Wenn Effektivität aber bedeuten soll, die richtigen Dinge zu tun, stellt sich die Frage: Wer entscheidet, was richtig ist? Früher waren es menschliche Anführer, die diese Rolle für sich beansprucht haben. Heute ist es zunehmend Wissenschaft gepaart mit Politik. Sie ist geleitet von demokratischen Modellen und wirtschaftlicher Zweckrationalität. Und steht dabei in einem fragilen Dialog mit zum Teil ausschweifenden Organisationen und übermächtigen Global Playern. Aber ein Blick in die Nachrichten zeigt, dass auch Despoten immer noch mitmischen. Nicht nur die personifizierten, sondern auch die aus dem Hinterhalt oder in Organisationen oder mittels Bewegungen agierenden. Und das meistens gewalttätig.

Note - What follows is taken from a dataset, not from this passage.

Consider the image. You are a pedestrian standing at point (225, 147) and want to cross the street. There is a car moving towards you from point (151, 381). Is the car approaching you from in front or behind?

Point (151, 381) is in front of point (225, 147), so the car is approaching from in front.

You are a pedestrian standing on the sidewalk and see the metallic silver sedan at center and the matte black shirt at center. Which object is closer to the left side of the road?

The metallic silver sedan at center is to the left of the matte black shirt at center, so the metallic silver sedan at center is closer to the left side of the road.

Für die Rolle eines Anführers ist das menschliche Potenzial viel zu schade

Frage: Dann wäre also eher die Frage, ob KI menschliche Anführer“ überflüssig machen könnte. Doch wie würden dann widersprüchliche Interessen innerhalb der menschlichen Gesellschaft ausgeglichen? Das ist heute ja Hauptaufgabe der Politik, auch wenn es nicht immer überzeugend gelingt.

Dr. Tsvasman: Anfang des 20 Jahrhunderts wurden an vielen Ort speziell dafür geschulte Polizisten damit beauftragt, den damals mäßig dichten Verkehr händisch zu regulieren. Heute sagen wir, dass der Einsatz eines Beamten für solche Zwecke ineffizient ist – weil wir – weil wir dichteren und schnelleren Verkehr bei mehr Sicherheits-Bewusstsein und vor allem Ampeln als Verkehrs-Verwaltungs-Automaten haben. Mittlerweile setzt sich sogar das Bewusstsein dafür durch, dass der Straßenverkehr stellenweise viel effektiver kybernetisch verwaltet werden kann. Schon ein einfacher Kreisverkehr ist ein Beispiel dafür. Schließlich regeln auch Thermostate unsere Heizungen zuverlässig genug. In ähnlicher Weise haben wir heute kaum noch etwa Aufzugsführer. Wenn sich das autonome Fahren durchsetzt, wird es bald auch kaum mehr Bus- oder Taxiführer geben.

Was ich damit verdeutlichen will: Echte Menschen wären in der Zukunft zu schade dafür, um als Vertreter von Macht als eines – wie der Systemtheoretiker und Soziologe Niklas Luhman es formulierte – immer unpersönlichen „symbolischen Interaktionsmediums“ missbraucht zu werden. Dabei kommt es gar nicht darauf an, dass die meisten, die diese Rolle bis dato ausfüllen, sich darin geradezu herrlich vorkommen. Auch die Verkehrsregler hatten sich mit ihrer Rolle identifiziert und konnten sich glücklich schätzen, wenn sie gut entlohnt wurden. Aber Prioritäten ändern sich, und ich persönlich bin für eine Zukunft, die Menschen in ihrem Potenzial würdigt. Rein kybernetisch gedacht wäre eine von den Potenzialen der beteiligten Subjekte angetriebene Selbstregulation konsistenter. Und auch sonst wären inspirierte Menschen, die von einer datengeleiteten globalen KI effizient unterstützt würden, doch zuträglicher als düstere Despoten, die sich mit Prunk und Luxus von ihren Gräueltaten ablenken lassen.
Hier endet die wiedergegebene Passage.